During the Adams State University Martin Luther King Jr. Week, Payne will present a free lecture, "De-mythologizing Martin Luther King and Racial Progress," at 7 p.m. Thursday, Jan. 24, in Richardson Hall Auditorium.

Payne said: "The way he (King) thought about nonviolence, the way he thought about racial progress, the way he understood brotherhood , the way he understood poverty are all very different from what many people imagine. At the same time, he changed over time and most people aren't aware of those changes."

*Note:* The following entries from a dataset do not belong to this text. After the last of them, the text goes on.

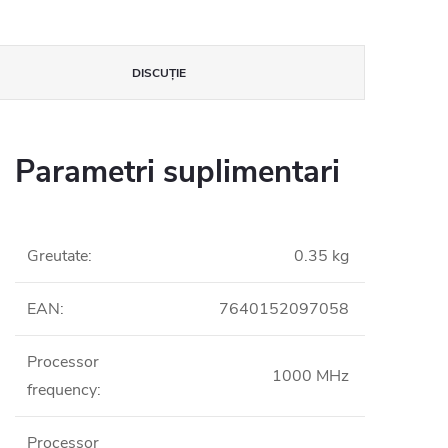
DISCUŢIE
Parametri suplimentari
Greutate
:
0.35 kg
EAN
:
7640152097058
Processor
1000 MHz
frequency
:
Processor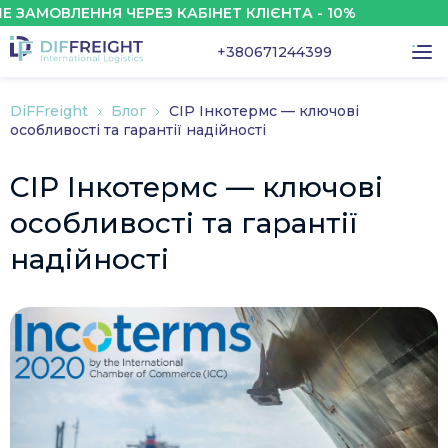
ОВЛЕННЯ ЧЕРЕЗ КАБІНЕТ КЛІЄНТА - 10%
+380671244399
DiFFreight
Блог
CIP Інкотермс — ключові
особливості та гарантії надійності
CIP Інкотермс — ключові
особливості та гарантії
надійності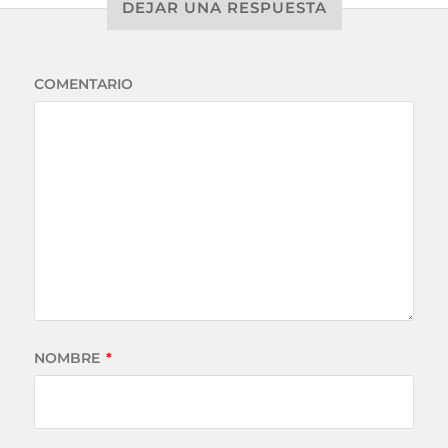
DEJAR UNA RESPUESTA
COMENTARIO
NOMBRE
*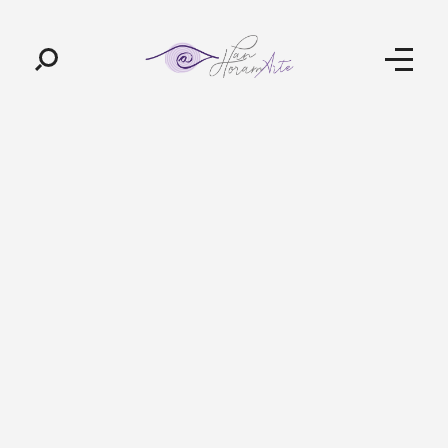
Pan-Horamarte - Porque vida é arte. Porque viajamos nessa poética
Porque vida é arte! Porque viajamos nessa poética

Payne is an affiliate of the Urban Education Institute. His interests include urban education and school reform, social inequality, social change and modern African American history. "I believe the more clearly we understand how social progress was made in the past, the more likely we are to make progress now. "

He is the author of Getting What We Ask For: The Ambiguity of Success and Failure In Urban Education (1984) and I've Got the Light of Freedom: The Organizing Tradition in the Mississippi Civil Rights Movement (1995). The latter has won awards from the Southern Regional Council, Choice Magazine, the Simon Wisenthal Center and the Gustavus Myers Center for the Study of Human Rights in North America. He is co-author of Debating the Civil Rights Movement (1999) and co-editor of Time Longer Than Rope: A Century of African American Activism, 1850-1950 (2003).

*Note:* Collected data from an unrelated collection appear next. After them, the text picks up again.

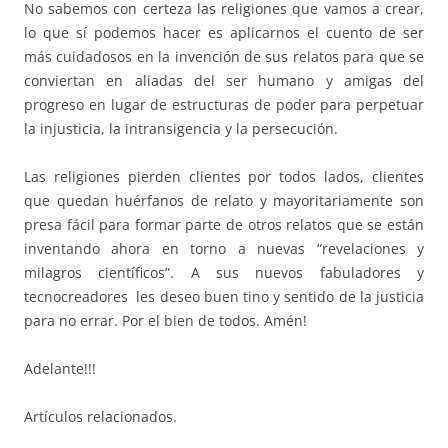
No sabemos con certeza las religiones que vamos a crear,
lo que sí podemos hacer es aplicarnos el cuento de ser
más cuidadosos en la invención de sus relatos para que se
conviertan en aliadas del ser humano y amigas del
progreso en lugar de estructuras de poder para perpetuar
la injusticia, la intransigencia y la persecución.
Las religiones pierden clientes por todos lados, clientes
que quedan huérfanos de relato y mayoritariamente son
presa fácil para formar parte de otros relatos que se están
inventando ahora en torno a nuevas “revelaciones y
milagros científicos”. A sus nuevos fabuladores y
tecnocreadores les deseo buen tino y sentido de la justicia
para no errar. Por el bien de todos. Amén!
Adelante!!!
Artículos relacionados.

He recently published So Much Reform, So Little Change (Harvard Education Publishing Group) which is concerned with what we have learned about the persistence of failure in urban districts, and an anthology, Teach Freedom: The African American Tradition of Education For Liberation (Teachers College Press), which is concerned with Freedom School-like education.

Payne has received influential fellowships; has been a member of the several prestigious boards; is an award winning professor; and received a bachelor's degree in Afro-American studies from Syracuse University and a doctorate in sociology from Northwestern.

Along with Payne's lecture, a variety of events are scheduled. The week's activities begin with the comedy documentary, "Good Hair" at 4 p.m. Monday, Jan. 21, in Carson Auditorium, located in the Student Union Building. Dr. Ed Crowther, professor of history, will lecture on "Out of the Mountain of Despair a Stone of Hope: MLK and the American Dream," starting at noon Wednesday, Jan. 23, in Porter Hall room 130. Free pizza will be provided.

In honor of MLK Jr., a Community Service Project is planned for Monday, January 21. All interested volunteers are encouraged to meet at noon in La Puente's Volunteer Office, located at 911 State Avenue in Alamosa.